# Had To Laugh At This Guy's "Workbench Plans"



## OleGrump (Jun 16, 2017)

Was looking at some information on the internet yesterday, and ran across an "individual" who demonstrated how to build a somewhat basic workbench. It was a somewhat more involved than the Bernard Jones model, and fell somewhat short of a Nicholson bench. OK, I like to see various more traditional style workbench designs, as I find them interesting, and as we all know, each design has it's own merits. It is up to the user to decide which style will work best for them.
So, this person walks through the steps building the legs, sides and top of the bench. Nothing more. He DID include a retractable bench stop in the left hand planing position, which was pretty nice. He was "generously" NOT going to SELL plans for this bench, as it existed by the end of the video. (Very charitable of there, Skippy, besides anyone with an interest, a brain and a pencil would have made notes during the build…….) HIS "idea" was to nobly show how the basic bench was built, then invite anyone who had built one, and added vises or other bench features/accessories to share photos or videos via a link. OK, that's very much how the good folks here at LJ exchange information on ALL kinds of projects. We all share information from which we all learn. We play nice in the sandbox.
Then came the kicker: THIS guy was going to look at ALL the bench improvements, then HE would judge which ones HE thought were the best to incorporate. After which, HE would make plans of this bench with OTHER PEOPLE'S IDEAS available for sale to the public. So, HIS workbench "plan" is that HE gets FREE design information which he then SELLS on his website….??? (Insert all manner of words one wouldn't take to church here as my response to this magnanimous gesture…..)


----------



## AESamuel (Jan 20, 2015)

Yeah I really don't like him at all. I'm all for the "you can do it without the fancy expensive tools" thing, but the stuff he makes is just crap.

**RAW RECORDS**
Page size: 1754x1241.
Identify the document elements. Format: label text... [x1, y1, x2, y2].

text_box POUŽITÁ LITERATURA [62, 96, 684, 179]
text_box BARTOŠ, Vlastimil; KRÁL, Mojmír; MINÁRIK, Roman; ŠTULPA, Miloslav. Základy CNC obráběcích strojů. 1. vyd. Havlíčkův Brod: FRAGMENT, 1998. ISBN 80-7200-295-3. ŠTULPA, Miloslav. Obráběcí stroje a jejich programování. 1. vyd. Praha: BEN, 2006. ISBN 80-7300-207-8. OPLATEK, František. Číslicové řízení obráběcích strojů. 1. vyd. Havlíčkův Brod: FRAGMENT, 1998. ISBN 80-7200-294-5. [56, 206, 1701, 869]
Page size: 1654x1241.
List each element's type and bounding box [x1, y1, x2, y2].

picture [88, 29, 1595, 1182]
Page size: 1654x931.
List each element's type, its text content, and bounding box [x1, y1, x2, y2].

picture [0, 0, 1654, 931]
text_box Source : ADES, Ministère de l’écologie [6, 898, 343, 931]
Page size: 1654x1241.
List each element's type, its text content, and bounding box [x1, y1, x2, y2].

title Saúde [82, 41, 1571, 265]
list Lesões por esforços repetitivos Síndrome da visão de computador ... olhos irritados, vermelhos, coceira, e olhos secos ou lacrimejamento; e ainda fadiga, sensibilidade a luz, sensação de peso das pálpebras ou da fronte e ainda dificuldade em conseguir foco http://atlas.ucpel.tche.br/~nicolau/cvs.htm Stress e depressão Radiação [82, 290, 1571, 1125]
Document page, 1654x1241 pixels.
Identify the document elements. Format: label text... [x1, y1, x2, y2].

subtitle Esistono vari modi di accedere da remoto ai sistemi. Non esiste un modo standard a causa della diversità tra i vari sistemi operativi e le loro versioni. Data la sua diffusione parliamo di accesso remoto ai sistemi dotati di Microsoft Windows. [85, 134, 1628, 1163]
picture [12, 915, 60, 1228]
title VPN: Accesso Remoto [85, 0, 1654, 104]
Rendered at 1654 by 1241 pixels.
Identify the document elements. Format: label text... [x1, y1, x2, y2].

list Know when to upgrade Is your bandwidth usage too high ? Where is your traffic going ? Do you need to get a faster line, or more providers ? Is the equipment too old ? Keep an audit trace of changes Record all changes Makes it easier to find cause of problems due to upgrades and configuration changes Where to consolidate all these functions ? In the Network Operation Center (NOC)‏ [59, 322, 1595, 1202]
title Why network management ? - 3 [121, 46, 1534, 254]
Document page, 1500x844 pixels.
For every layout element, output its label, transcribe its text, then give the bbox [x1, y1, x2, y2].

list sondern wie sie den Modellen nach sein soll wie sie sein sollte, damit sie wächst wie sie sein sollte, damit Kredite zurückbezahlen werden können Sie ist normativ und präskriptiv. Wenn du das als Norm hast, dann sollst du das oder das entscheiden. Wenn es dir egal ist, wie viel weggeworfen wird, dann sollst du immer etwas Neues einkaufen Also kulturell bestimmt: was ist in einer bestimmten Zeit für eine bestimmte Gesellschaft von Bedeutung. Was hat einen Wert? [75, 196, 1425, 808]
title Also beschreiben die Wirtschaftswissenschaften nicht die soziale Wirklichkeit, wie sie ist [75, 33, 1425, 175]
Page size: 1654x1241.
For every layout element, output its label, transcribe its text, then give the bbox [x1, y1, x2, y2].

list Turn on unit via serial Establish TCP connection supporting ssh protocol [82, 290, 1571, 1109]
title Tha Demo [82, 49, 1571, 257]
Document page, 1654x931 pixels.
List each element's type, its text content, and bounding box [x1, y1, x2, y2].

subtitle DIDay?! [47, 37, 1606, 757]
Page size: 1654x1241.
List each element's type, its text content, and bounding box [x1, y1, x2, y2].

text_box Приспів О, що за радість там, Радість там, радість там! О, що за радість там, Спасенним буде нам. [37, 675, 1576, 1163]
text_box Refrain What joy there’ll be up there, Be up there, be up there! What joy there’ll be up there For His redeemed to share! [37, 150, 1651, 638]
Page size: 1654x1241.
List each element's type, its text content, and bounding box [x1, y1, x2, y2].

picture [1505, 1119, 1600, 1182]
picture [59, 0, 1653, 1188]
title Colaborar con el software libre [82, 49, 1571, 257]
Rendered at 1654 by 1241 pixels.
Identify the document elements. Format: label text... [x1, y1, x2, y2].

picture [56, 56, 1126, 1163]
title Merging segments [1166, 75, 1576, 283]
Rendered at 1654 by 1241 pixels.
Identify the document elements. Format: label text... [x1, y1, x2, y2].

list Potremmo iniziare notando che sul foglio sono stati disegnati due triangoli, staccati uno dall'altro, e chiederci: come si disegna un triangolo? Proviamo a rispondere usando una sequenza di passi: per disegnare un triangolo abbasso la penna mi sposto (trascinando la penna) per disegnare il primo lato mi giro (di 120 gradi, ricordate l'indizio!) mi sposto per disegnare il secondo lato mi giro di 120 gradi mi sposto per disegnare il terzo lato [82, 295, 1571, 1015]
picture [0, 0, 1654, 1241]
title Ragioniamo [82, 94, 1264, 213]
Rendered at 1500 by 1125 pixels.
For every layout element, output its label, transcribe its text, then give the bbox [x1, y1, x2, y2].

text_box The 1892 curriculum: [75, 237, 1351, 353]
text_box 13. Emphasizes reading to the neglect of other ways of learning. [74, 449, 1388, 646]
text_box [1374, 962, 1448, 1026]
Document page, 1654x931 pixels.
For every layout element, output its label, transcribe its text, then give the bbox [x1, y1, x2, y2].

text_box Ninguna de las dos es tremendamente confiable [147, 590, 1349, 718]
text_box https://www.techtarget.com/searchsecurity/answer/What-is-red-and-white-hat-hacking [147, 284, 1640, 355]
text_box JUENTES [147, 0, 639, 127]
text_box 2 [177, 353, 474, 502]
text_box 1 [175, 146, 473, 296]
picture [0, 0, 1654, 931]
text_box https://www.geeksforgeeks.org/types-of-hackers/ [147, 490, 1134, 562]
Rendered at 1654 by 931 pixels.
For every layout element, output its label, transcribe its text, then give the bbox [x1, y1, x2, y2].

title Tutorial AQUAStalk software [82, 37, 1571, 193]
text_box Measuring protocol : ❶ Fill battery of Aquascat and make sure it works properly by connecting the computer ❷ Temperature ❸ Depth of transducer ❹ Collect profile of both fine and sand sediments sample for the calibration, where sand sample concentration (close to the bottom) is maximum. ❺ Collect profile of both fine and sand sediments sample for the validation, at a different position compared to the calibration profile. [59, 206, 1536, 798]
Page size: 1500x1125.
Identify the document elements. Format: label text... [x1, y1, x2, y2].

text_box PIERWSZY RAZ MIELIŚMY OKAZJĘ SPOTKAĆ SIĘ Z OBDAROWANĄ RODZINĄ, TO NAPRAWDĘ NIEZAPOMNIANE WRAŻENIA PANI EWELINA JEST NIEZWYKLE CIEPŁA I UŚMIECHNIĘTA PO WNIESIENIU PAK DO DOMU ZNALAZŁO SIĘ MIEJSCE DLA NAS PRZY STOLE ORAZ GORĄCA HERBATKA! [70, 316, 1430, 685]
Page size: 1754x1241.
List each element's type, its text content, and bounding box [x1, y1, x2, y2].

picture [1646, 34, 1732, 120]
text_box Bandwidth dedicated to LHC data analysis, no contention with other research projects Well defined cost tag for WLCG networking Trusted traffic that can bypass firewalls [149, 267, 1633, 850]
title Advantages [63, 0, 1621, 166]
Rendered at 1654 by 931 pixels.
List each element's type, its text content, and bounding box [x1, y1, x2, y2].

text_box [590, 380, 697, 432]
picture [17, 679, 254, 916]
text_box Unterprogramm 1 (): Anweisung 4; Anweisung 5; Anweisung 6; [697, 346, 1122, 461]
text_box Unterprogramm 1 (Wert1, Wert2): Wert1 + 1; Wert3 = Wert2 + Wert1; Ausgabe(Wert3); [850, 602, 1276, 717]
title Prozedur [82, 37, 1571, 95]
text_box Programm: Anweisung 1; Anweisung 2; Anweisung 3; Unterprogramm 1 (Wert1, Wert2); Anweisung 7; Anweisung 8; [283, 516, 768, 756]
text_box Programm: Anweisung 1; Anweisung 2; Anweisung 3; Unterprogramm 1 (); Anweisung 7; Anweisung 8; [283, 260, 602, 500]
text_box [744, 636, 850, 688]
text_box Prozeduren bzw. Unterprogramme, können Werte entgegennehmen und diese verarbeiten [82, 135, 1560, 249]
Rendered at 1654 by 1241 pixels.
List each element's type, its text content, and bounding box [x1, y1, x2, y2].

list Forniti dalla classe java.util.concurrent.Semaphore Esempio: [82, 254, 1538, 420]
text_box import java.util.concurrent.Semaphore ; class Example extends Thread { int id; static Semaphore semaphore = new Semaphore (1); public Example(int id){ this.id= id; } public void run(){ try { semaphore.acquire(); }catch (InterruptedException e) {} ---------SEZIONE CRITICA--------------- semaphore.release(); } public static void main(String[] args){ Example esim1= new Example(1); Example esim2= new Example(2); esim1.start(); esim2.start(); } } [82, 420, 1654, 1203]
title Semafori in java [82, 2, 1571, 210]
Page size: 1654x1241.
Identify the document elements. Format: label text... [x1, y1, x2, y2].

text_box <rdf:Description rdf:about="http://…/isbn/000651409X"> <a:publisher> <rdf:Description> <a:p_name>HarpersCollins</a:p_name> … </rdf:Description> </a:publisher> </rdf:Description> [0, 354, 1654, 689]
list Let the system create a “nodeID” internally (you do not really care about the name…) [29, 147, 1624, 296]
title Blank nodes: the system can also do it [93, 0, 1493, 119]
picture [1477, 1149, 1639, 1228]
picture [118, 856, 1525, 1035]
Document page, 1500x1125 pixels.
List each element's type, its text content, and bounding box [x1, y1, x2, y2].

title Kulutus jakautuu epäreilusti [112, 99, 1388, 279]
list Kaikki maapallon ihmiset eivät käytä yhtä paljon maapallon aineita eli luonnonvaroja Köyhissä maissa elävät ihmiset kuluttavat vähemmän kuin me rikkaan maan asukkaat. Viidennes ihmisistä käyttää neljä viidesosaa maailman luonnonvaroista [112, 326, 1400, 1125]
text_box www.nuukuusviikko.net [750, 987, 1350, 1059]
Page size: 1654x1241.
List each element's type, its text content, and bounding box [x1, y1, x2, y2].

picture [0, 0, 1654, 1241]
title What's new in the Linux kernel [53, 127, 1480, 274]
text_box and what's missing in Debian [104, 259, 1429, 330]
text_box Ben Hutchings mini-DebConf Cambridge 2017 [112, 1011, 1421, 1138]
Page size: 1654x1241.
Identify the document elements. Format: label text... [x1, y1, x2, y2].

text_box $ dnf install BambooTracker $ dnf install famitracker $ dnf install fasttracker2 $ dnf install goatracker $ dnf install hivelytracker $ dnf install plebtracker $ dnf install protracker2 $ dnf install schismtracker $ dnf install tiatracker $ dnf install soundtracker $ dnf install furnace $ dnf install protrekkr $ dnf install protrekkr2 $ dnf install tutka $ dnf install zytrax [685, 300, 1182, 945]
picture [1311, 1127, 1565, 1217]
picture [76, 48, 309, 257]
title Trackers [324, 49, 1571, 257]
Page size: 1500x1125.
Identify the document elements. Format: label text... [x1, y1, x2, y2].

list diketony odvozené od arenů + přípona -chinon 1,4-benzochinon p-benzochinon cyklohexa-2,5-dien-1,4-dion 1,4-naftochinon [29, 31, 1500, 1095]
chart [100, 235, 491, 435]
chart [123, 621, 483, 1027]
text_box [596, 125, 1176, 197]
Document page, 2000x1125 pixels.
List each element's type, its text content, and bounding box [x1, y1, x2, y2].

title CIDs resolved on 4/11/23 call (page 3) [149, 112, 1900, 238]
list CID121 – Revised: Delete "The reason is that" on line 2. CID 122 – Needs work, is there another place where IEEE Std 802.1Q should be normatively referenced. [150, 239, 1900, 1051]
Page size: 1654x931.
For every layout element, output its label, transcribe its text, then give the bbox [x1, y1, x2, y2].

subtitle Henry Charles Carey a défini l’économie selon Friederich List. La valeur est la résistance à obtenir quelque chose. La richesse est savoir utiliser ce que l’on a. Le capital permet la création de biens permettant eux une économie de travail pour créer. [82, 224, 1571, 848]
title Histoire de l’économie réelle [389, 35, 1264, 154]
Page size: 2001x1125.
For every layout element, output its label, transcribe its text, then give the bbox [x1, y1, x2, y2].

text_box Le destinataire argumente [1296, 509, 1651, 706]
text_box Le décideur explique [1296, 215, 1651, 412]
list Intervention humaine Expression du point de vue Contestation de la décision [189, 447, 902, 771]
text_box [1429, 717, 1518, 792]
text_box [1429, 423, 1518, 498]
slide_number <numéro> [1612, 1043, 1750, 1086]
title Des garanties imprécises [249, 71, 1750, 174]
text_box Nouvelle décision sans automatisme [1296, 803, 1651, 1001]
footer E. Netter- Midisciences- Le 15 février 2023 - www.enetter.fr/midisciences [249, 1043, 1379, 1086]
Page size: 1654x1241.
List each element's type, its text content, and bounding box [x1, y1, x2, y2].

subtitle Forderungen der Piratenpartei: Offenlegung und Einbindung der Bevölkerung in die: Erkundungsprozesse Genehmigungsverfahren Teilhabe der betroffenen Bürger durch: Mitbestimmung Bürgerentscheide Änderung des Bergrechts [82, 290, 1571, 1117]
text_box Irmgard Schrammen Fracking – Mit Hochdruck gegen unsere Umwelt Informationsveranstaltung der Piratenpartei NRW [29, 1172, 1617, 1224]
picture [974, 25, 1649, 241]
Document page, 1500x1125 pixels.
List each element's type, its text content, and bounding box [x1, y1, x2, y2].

**EXERCISE INSTRUCTIONS**
Echo the workbench plans thread word for word, from start to finish. The material plays no part in this.

**SOLVED EXERCISE**
# Had To Laugh At This Guy's "Workbench Plans"



## OleGrump (Jun 16, 2017)

Was looking at some information on the internet yesterday, and ran across an "individual" who demonstrated how to build a somewhat basic workbench. It was a somewhat more involved than the Bernard Jones model, and fell somewhat short of a Nicholson bench. OK, I like to see various more traditional style workbench designs, as I find them interesting, and as we all know, each design has it's own merits. It is up to the user to decide which style will work best for them.
So, this person walks through the steps building the legs, sides and top of the bench. Nothing more. He DID include a retractable bench stop in the left hand planing position, which was pretty nice. He was "generously" NOT going to SELL plans for this bench, as it existed by the end of the video. (Very charitable of there, Skippy, besides anyone with an interest, a brain and a pencil would have made notes during the build…….) HIS "idea" was to nobly show how the basic bench was built, then invite anyone who had built one, and added vises or other bench features/accessories to share photos or videos via a link. OK, that's very much how the good folks here at LJ exchange information on ALL kinds of projects. We all share information from which we all learn. We play nice in the sandbox.
Then came the kicker: THIS guy was going to look at ALL the bench improvements, then HE would judge which ones HE thought were the best to incorporate. After which, HE would make plans of this bench with OTHER PEOPLE'S IDEAS available for sale to the public. So, HIS workbench "plan" is that HE gets FREE design information which he then SELLS on his website….??? (Insert all manner of words one wouldn't take to church here as my response to this magnanimous gesture…..)


----------



## AESamuel (Jan 20, 2015)

Yeah I really don't like him at all. I'm all for the "you can do it without the fancy expensive tools" thing, but the stuff he makes is just crap.